Let’s hope this particular situation is resolved well before this year’s Honda Indy Toronto, which is scheduled for the CNE grounds July 6-8. Why? Because the Indianapolis 500 on May 27 will be the first of five consecutive weekends of racing through to the end of June and of those five races, four of them will be on oval tracks (Indy, Texas, Milwaukee and Iowa).
Ovals are always harder on race cars than road courses and the last thing IndyCar needs heading into the heart of the summer is for some teams being unable to race because of equipment difficulties or else the racing is dull because hardly anybody wants to take any chances for fear of damaging something.
The format for the NASCAR All-Star Race in May has been changed again. Nobody understood it before and nobody understands it now.
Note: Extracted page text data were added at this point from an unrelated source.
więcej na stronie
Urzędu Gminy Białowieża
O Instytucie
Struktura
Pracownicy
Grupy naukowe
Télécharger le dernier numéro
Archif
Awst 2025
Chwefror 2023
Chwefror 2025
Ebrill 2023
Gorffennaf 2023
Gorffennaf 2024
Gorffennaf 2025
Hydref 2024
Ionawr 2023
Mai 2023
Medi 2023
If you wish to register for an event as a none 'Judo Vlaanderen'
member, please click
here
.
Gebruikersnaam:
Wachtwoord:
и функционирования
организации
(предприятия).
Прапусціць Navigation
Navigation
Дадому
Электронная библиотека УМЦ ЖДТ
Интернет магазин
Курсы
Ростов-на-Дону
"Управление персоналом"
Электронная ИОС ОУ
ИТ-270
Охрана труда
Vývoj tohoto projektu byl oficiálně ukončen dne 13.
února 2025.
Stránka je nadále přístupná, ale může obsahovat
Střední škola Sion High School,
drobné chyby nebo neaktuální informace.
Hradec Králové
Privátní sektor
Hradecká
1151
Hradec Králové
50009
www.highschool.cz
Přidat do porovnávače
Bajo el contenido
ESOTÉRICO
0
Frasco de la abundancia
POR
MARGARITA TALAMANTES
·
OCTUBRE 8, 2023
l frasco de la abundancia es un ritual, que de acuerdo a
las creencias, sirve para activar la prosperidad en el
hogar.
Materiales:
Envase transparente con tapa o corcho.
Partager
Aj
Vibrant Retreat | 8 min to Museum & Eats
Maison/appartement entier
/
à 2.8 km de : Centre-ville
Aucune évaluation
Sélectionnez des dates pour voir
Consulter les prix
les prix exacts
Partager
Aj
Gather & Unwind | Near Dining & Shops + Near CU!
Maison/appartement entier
One thing remains the same: the driver leading at the finish will be the winner.
I think.
Worst I ever heard was Derrick Walker in the ear of Robby Gordon back in the CART days. This one particular race was at Cleveland and Robby was battling very hard with Michael Andretti. ...and Walker. He didn't shut up once; nattering away in Robby's ear.
At races end, Gordon came up along side Andretti and gave him a good broadside wallop but I think it had as much to do with Derrick Walker as Andretti.
Gordon drove for someone else the following year.
Posted by: APP | 03/28/2012 at 12:40 PM
At races end, Gordon came up along side Andretti and gave him a good broadside wallop but I think it had as much to do with Derrick Walker as Andretti.
Posted by: cars for sale in indianapolis | 03/29/2012 at 06:09 AM
Norris. You forget that the radio chatter you hear on tv, is actually transmitted a half to a full lap earlier due to FORMULA 1, needing to keep the dialogue clean. They delay playing the radio call. The accident was just coincidental, to playing the recorded message at the same time, on tv. Thought you would have known that, being the bon vivant of racing.